Soumaïla Bakayoko, chef d’état-major des FAFN, prend la place de Philippe Mangou, à la tête des armées. Il était, depuis 2007, son alter ego au sein du Centre de commandement intégré (CCI). Venu lui aussi, tout comme Gueu, des FANCI, promu général par la « rébellion », il a été de toutes les négociations politiques qui ont jalonné l’histoire de la Côte d’Ivoire depuis 2002. Il a eu à gérer les ruptures et déchirures qui ont marqué les FAFN (affaires Sawadogo Zakari dit Zacharias Koné, Issiaka Ouattara dit Wattao, Ibrahim Coulibaly dit IB, etc.). Ouattara vient, par ailleurs, d’en faire un général de division. Bakayoko a un CEMA-adjoint qui vient des FDS pro-Gbagbo : le général Firmin Déto Létho qui avait rejoint Ouattara dès le début de la bataille d’Abidjan ; il était jusqu’alors commandant des forces terrestres, poste attribué au général de brigade Sékou Touré. Le commandement des Forces aériennes passe entre les mains du colonel-major Jean-Jacques René Ouégnin, le commandement de la marine nationale au capitaine de vaisseau major Djakaridja Konaté, le commandement supérieur de la gendarmerie nationale au colonel-major Gervais Kouakou Kouassi (qui remplace le général de corps d’armées Edouard Tiapé Kassaraté) ; il sera secondé par le colonel Vako Bamba. Le directeur général de la police nationale ne change pas de titulaire : l’inspecteur général Brédou M’bia est maintenu. C’est, par ailleurs, le général Nicolas Kouakou qui est nommé chef du cabinet militaire de Soro.
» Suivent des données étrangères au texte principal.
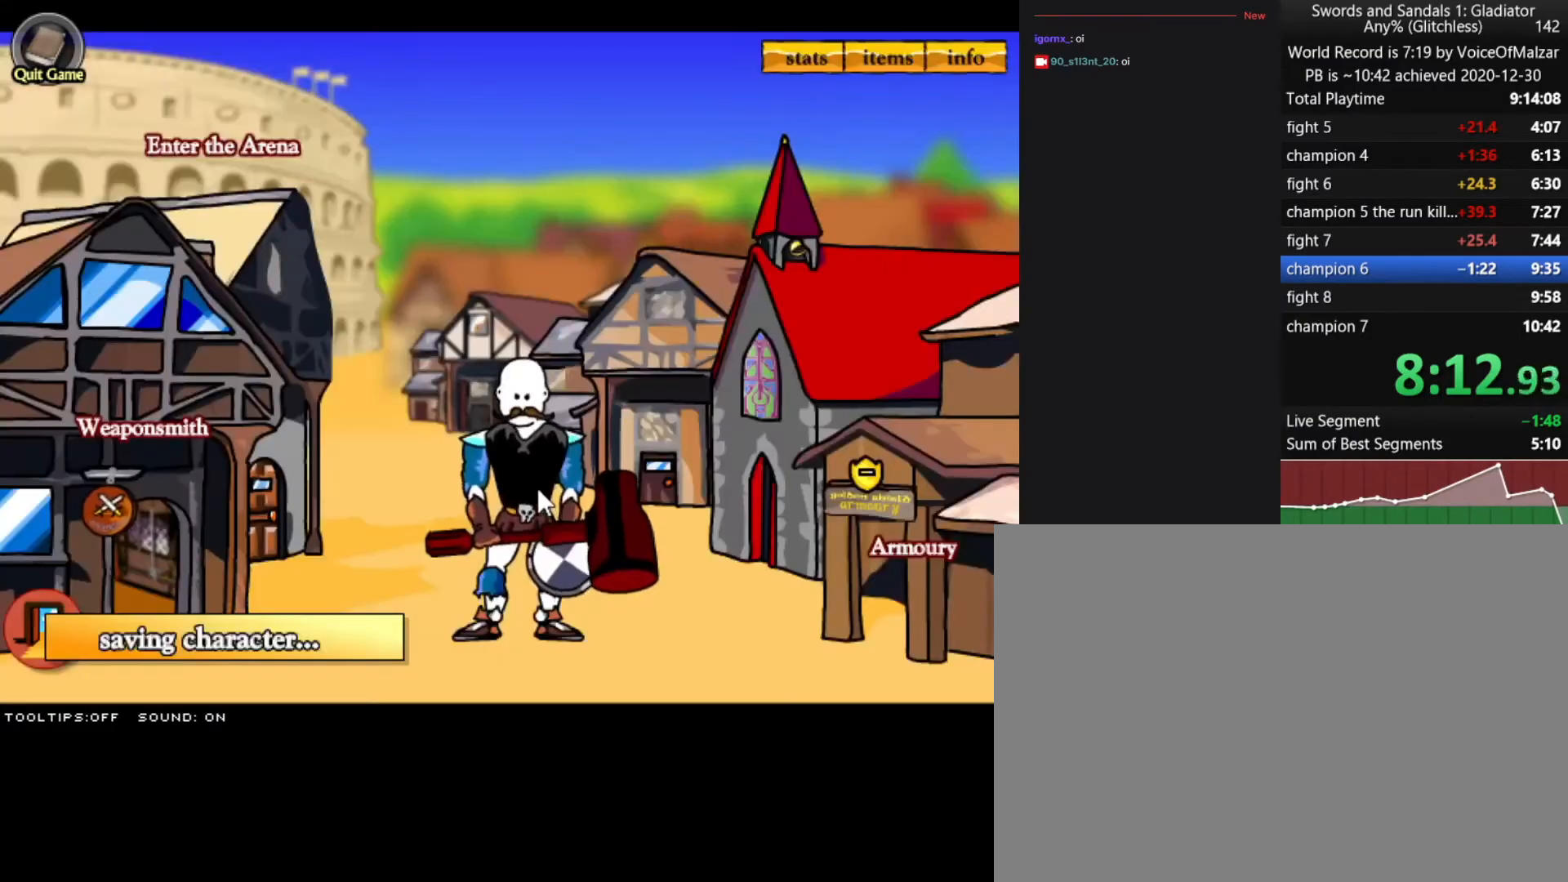
{"keys": [], "mouse": [], "events": []}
* « Dans une perspective historique marquée par un double mouvement en sens inverse de globalisation et de fragmentation économiques, culturelles et sociales, l’époque pousse à la multiplication des revendications et des antagonismes identitaires. Par ailleurs, la violence privée se diversifie et dissémine à la surface du globe, obéissant à toutes sortes de logiques sans unité ni principe directeur mais puissamment corrélées entre elles. Il s’agit de « violences moléculaires » qui ont tendance à proliférer dans les zones d’ombre de la mondialisation. Ces zones d’ombre s’étendent là où le monopole légitime de la violence appartenant à l’Etat - selon l’expression de Max Weber - est affaibli, contesté ou combattu. On assiste alors à une privatisation de la violence et de l’usage de la force. Dans ces zones, ce n’est pas la conquête du pouvoir, perçue comme un enjeu insuffisant, mais la débilité du pouvoir qui est recherchée par des acteurs transnationaux ou infra-étatiques (sociétés multinationales, cartels, sectes, organisations terroristes, groupes para-militaires). Plutôt que de gérer l’Etat, ce qui est généralement compliqué et peu rémunérateur, mieux vaut tenir l’Etat à distance, le cantonner pour permettre les trafics, les activités illicites, l’accaparement des ressources naturelles. Pour y parvenir : l’intimidation et la corruption, la privatisation de la violence et de la force » (Louis Gautier, op. cité, pages 220 et 221).